Extracted records section start

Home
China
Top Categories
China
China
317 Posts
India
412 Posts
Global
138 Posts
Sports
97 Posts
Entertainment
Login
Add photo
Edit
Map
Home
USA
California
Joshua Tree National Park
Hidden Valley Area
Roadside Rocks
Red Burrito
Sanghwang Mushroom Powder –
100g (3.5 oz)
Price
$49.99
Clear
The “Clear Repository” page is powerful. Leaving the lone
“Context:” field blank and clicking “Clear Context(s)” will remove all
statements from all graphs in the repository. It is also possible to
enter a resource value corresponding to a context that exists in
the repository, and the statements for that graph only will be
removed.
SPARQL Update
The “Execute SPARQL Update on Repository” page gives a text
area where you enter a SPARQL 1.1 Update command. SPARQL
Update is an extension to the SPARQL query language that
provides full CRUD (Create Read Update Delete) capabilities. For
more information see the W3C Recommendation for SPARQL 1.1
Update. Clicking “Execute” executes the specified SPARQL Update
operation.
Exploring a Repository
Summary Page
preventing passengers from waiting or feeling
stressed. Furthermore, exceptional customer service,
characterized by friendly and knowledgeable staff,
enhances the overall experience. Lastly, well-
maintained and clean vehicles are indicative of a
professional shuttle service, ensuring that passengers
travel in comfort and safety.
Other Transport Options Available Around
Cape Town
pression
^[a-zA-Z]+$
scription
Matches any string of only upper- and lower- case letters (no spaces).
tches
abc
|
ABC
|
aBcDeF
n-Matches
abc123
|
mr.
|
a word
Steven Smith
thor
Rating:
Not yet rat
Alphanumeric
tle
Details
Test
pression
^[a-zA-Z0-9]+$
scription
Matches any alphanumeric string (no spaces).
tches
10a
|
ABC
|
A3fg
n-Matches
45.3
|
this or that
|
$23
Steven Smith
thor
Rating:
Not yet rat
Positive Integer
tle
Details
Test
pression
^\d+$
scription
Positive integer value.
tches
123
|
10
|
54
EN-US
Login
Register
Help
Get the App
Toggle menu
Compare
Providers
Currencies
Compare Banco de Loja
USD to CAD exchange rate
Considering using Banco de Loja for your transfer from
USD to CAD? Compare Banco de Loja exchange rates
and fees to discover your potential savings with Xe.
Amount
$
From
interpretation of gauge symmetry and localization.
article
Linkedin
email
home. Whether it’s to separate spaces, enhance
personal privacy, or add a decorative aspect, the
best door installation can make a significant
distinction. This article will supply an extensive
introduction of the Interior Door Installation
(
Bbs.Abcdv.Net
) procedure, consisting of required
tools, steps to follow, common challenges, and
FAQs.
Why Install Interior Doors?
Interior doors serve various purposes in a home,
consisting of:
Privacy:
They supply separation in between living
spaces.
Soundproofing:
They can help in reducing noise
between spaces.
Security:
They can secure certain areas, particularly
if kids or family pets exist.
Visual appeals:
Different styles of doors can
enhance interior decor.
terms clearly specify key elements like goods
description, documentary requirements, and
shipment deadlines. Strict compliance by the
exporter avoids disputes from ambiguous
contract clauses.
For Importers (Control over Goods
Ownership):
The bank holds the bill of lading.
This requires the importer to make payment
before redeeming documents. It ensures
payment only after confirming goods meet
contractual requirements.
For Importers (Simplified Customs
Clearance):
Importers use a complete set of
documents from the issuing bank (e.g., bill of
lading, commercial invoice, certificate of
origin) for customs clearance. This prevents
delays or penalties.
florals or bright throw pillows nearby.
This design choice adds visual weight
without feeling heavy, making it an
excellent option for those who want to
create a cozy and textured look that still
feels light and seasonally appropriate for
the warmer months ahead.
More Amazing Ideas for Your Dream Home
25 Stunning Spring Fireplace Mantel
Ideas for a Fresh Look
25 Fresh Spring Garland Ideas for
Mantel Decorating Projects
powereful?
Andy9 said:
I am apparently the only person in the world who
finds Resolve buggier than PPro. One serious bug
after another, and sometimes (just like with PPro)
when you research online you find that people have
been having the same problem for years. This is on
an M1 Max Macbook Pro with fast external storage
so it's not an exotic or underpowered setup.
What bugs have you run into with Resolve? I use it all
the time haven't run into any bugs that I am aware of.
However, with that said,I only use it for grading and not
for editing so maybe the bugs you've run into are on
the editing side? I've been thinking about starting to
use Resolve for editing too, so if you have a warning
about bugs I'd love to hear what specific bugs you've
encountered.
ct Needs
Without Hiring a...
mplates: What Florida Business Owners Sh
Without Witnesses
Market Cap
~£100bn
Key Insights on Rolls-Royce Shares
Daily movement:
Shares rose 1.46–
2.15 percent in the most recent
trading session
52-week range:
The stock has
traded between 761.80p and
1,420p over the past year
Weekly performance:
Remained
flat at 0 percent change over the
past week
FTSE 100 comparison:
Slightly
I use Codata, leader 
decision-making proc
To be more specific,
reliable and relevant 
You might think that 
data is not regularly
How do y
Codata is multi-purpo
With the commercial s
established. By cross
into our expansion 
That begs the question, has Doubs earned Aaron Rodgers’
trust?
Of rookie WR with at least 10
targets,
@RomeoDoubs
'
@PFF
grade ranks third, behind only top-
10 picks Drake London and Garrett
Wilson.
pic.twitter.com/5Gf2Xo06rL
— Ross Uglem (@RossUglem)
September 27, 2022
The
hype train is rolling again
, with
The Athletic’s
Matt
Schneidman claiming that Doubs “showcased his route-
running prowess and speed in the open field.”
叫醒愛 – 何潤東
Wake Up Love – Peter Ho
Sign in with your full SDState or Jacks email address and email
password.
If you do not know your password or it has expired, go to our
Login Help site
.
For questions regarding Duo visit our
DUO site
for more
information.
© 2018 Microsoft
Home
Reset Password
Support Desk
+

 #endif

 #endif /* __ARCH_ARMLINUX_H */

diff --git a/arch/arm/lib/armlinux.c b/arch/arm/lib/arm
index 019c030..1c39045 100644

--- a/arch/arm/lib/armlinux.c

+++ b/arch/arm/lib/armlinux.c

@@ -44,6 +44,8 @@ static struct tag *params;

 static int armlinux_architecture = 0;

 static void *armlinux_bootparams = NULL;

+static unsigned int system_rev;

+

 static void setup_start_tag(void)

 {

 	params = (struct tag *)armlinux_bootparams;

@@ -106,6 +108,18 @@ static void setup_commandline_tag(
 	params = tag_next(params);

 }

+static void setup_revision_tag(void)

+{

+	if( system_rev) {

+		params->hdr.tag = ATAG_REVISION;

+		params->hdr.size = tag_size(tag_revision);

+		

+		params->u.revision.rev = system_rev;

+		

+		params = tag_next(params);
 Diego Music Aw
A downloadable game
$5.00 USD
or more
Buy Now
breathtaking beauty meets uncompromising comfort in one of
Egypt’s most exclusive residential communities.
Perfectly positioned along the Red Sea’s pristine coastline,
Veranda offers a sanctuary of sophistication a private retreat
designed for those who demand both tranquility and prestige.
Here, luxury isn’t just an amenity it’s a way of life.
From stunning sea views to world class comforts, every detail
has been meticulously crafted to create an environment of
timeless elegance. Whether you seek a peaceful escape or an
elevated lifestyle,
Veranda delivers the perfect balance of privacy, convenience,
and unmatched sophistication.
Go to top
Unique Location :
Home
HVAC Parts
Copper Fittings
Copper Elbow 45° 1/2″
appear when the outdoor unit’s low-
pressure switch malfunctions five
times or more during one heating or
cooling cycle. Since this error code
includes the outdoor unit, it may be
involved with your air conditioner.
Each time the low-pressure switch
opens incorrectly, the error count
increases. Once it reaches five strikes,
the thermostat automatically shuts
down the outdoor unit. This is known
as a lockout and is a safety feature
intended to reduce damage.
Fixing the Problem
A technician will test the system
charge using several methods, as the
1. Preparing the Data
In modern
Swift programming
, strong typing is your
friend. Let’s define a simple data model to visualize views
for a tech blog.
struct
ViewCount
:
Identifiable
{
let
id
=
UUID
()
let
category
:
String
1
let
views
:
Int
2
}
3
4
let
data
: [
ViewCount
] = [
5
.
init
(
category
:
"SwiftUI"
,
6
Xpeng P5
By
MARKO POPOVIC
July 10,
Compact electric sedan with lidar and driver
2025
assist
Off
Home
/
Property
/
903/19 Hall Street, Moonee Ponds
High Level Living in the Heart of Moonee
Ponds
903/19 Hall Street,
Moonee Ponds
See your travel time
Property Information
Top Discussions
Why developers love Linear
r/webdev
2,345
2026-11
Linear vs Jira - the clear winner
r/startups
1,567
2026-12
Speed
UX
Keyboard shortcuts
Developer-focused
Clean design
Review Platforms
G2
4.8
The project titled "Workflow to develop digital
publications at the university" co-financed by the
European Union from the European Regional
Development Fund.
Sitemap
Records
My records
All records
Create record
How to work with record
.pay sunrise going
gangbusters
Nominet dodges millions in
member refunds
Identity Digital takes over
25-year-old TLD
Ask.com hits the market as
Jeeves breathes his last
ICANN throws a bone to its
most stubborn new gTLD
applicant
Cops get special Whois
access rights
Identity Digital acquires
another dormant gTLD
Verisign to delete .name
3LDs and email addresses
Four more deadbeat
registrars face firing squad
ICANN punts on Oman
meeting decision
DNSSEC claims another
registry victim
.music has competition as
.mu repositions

Extracted records section end

■ **Directions for this task**:
Copy out the items word for word, from the first line through the line containing "Other Transport Options Available Around", with that line included.

■ **Answer to the exercise**:
Home
China
Top Categories
China
China
317 Posts
India
412 Posts
Global
138 Posts
Sports
97 Posts
Entertainment
Login
Add photo
Edit
Map
Home
USA
California
Joshua Tree National Park
Hidden Valley Area
Roadside Rocks
Red Burrito
Sanghwang Mushroom Powder –
100g (3.5 oz)
Price
$49.99
Clear
The “Clear Repository” page is powerful. Leaving the lone
“Context:” field blank and clicking “Clear Context(s)” will remove all
statements from all graphs in the repository. It is also possible to
enter a resource value corresponding to a context that exists in
the repository, and the statements for that graph only will be
removed.
SPARQL Update
The “Execute SPARQL Update on Repository” page gives a text
area where you enter a SPARQL 1.1 Update command. SPARQL
Update is an extension to the SPARQL query language that
provides full CRUD (Create Read Update Delete) capabilities. For
more information see the W3C Recommendation for SPARQL 1.1
Update. Clicking “Execute” executes the specified SPARQL Update
operation.
Exploring a Repository
Summary Page
preventing passengers from waiting or feeling
stressed. Furthermore, exceptional customer service,
characterized by friendly and knowledgeable staff,
enhances the overall experience. Lastly, well-
maintained and clean vehicles are indicative of a
professional shuttle service, ensuring that passengers
travel in comfort and safety.
Other Transport Options Available Around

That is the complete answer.